Work order: Please print the entries below exactly, from the line with "2014/8/29 | 3/10 |" through the line with "width) | 100 | mA |", including both of those lines and leaving out all others.

Collected data:
<<<<

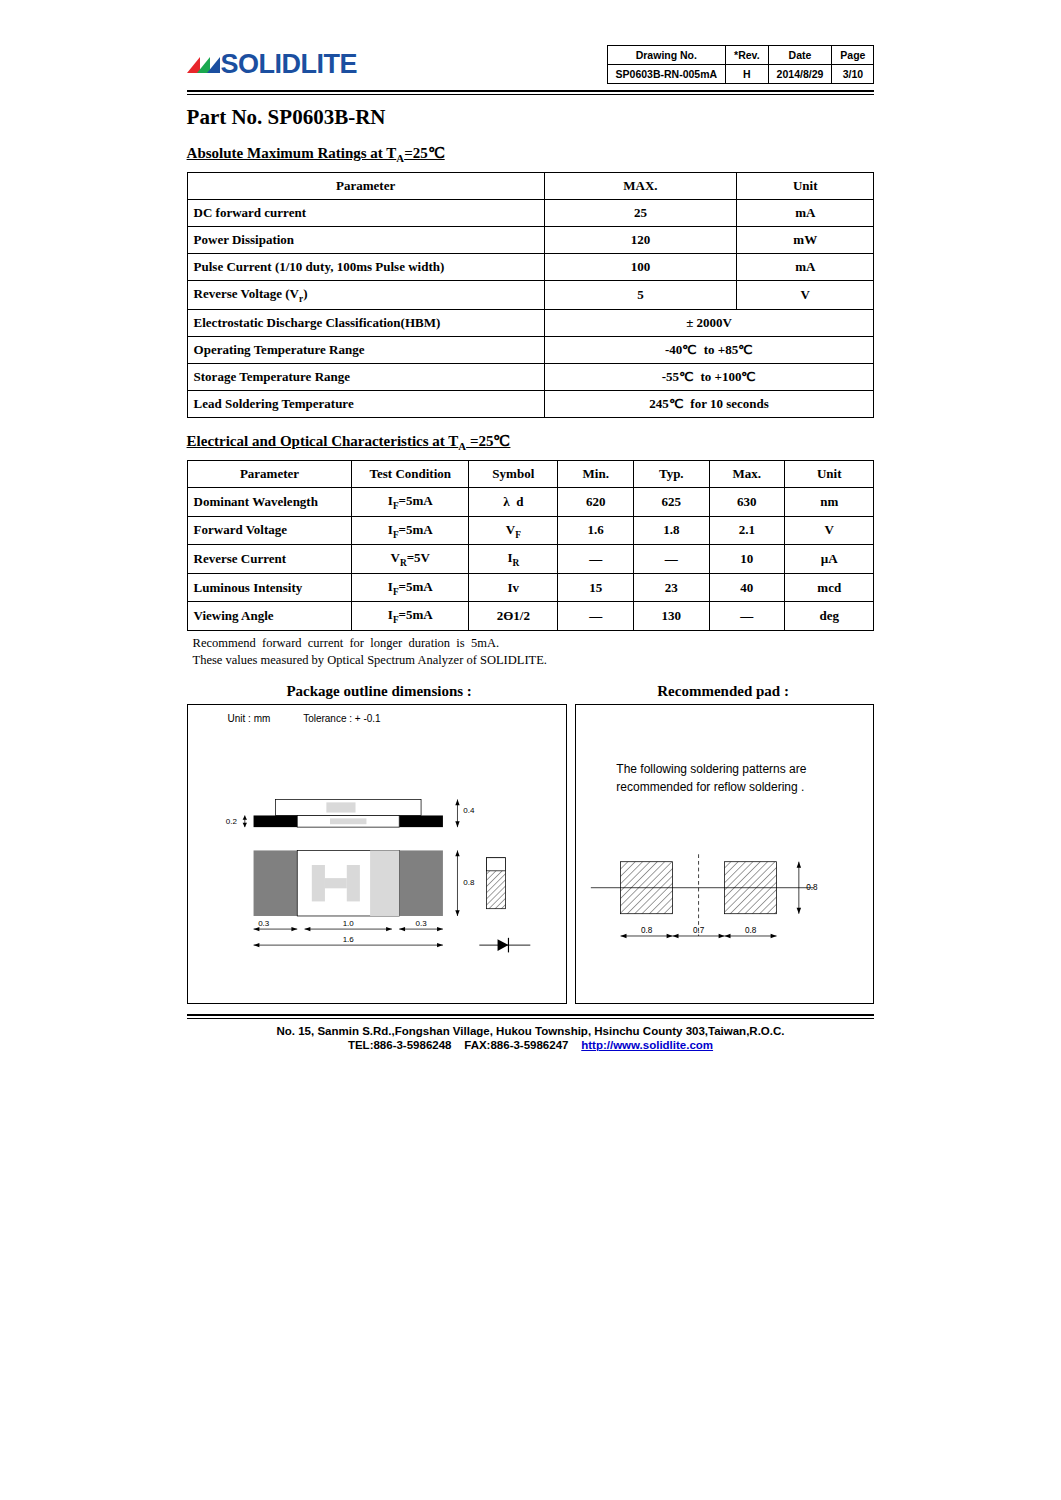SOLIDLITE
| Drawing No. | *Rev. | Date | Page |
| SP0603B-RN-005mA | H | 2014/8/29 | 3/10 |
Part No. SP0603B-RN
Absolute Maximum Ratings at TA=25℃
| Parameter | MAX. | Unit |
| --- | --- | --- |
| DC forward current | 25 | mA |
| Power Dissipation | 120 | mW |
| Pulse Current (1/10 duty, 100ms Pulse width) | 100 | mA |
| Reverse Voltage (V r ) | 5 | V |
| Electrostatic Discharge Classification(HBM) | ± 2000V |
| Operating Temperature Range | -40℃ to +85℃ |
| Storage Temperature Range | -55℃ to +100℃ |
| Lead Soldering Temperature | 245℃ for 10 seconds |
Electrical and Optical Characteristics at TA =25℃
| Parameter | Test Condition | Symbol | Min. | Typ. | Max. | Unit |
| --- | --- | --- | --- | --- | --- | --- |
| Dominant Wavelength | I F =5mA | λ d | 620 | 625 | 630 | nm |
| Forward Voltage | I F =5mA | V F | 1.6 | 1.8 | 2.1 | V |
| Reverse Current | V R =5V | I R | — | — | 10 | µA |
| Luminous Intensity | I F =5mA | Iv | 15 | 23 | 40 | mcd |
| Viewing Angle | I F =5mA | 2ϴ1/2 | — | 130 | — | deg |
Recommend forward current for longer duration is 5mA.
These values measured by Optical Spectrum Analyzer of SOLIDLITE.
Package outline dimensions :
Recommended pad :
Unit : mm Tolerance : + -0.1
0.2 0.4 0.8 0.3 1.0 0.3 1.6
The following soldering patterns are
recommended for reflow soldering .
0.8 0.8 0.7 0.8
No. 15, Sanmin S.Rd.,Fongshan Village, Hukou Township, Hsinchu County 303,Taiwan,R.O.C.
TEL:886-3-5986248 FAX:886-3-5986247 http://www.solidlite.com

>>>>

Result of this exercise:
| SP0603B-RN-005mA | H | 2014/8/29 | 3/10 |
Part No. SP0603B-RN
Absolute Maximum Ratings at TA=25℃
| Parameter | MAX. | Unit |
| --- | --- | --- |
| DC forward current | 25 | mA |
| Power Dissipation | 120 | mW |
| Pulse Current (1/10 duty, 100ms Pulse width) | 100 | mA |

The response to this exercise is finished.